Written request 1 ->
In the entries, starting at the line that contains "family: Euphorbiaceae" and ending at the last line of the entries, swap "scientific name" for "Latin name" and leave everything else unchanged. Return only those lines.
-- Selected text start --
Studio album by Danger Danger
- Released: October 1991
- Recorded: 1991
- Studios: New River, Fort Lauderdale, Florida
- Genres: Hard rock; hair metal;
- Length: 57:30
- Label: Epic
- Producers: Bruno Ravel; Steve West;

Danger Danger chronology
| Down and Dirty Live (1990) | Screw It! (1991) | Dawn (1995) |

= Screw It! =

Screw It! is the second album by the American rock band Danger Danger, released in 1991. The song "Monkey Business" peaked at No. 42 on the UK Singles Chart.

==Production==
The album was produced by Bruno Ravel and Steve West. It was recorded at New River Studios in Fort Lauderdale, Florida. Ginger Lynn provided the moans on "Yeah, You Want It!"

==Critical reception==

The Calgary Herald noted that "most of the music and pedantic lyrics tend to irritate instead of stimulate." The Chicago Tribune deemed "Yeah, You Want It!" an "offensive, date-rape anthem."

AllMusic wrote that "the music overall appears to have been constructed in hopes of pleasing both the mainstream pop audience and hair-sprayed headbangers."

Professional ratings
Review scores
| Source | Rating |
| Calgary Herald | C |
| Chicago Tribune | Star |
| Rock Hard | 8.0/10 |

== Track listing ==
All songs written by Steve West and Bruno Ravel, except for where noted.
-- Selected text end --
-- Material provided start --
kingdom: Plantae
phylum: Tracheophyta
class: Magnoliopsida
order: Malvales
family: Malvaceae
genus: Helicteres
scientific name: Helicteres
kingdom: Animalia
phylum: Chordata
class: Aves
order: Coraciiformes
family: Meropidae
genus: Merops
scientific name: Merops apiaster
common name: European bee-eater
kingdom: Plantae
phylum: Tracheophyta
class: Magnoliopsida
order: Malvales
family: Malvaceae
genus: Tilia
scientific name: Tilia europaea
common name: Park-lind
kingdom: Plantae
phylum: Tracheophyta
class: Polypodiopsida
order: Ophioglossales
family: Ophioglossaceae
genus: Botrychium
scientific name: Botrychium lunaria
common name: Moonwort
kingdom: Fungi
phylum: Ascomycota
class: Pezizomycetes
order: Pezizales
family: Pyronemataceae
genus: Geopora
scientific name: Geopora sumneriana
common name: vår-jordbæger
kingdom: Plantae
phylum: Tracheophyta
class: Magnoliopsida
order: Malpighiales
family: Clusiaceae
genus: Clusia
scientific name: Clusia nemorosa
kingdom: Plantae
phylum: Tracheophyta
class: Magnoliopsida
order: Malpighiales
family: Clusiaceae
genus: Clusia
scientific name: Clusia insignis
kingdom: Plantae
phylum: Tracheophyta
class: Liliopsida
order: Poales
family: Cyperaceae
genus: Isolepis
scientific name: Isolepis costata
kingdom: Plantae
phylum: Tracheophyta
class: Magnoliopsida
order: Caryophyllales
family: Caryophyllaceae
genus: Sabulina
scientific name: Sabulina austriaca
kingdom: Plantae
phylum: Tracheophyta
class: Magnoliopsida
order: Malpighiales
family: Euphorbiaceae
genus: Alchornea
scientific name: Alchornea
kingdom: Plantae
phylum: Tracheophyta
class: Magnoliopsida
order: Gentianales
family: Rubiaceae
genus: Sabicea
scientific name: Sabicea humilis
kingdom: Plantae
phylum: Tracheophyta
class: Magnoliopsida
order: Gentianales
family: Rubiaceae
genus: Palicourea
-- Material provided end --
Written request 2 ->
According to the text on the album Screw It!, which song peaked at No. 42 on the UK Singles Chart?

Task result 1 ->
family: Euphorbiaceae
genus: Alchornea
Latin name: Alchornea
kingdom: Plantae
phylum: Tracheophyta
class: Magnoliopsida
order: Gentianales
family: Rubiaceae
genus: Sabicea
Latin name: Sabicea humilis
kingdom: Plantae
phylum: Tracheophyta
class: Magnoliopsida
order: Gentianales
family: Rubiaceae
genus: Palicourea

Task result 2 ->
"Monkey Business"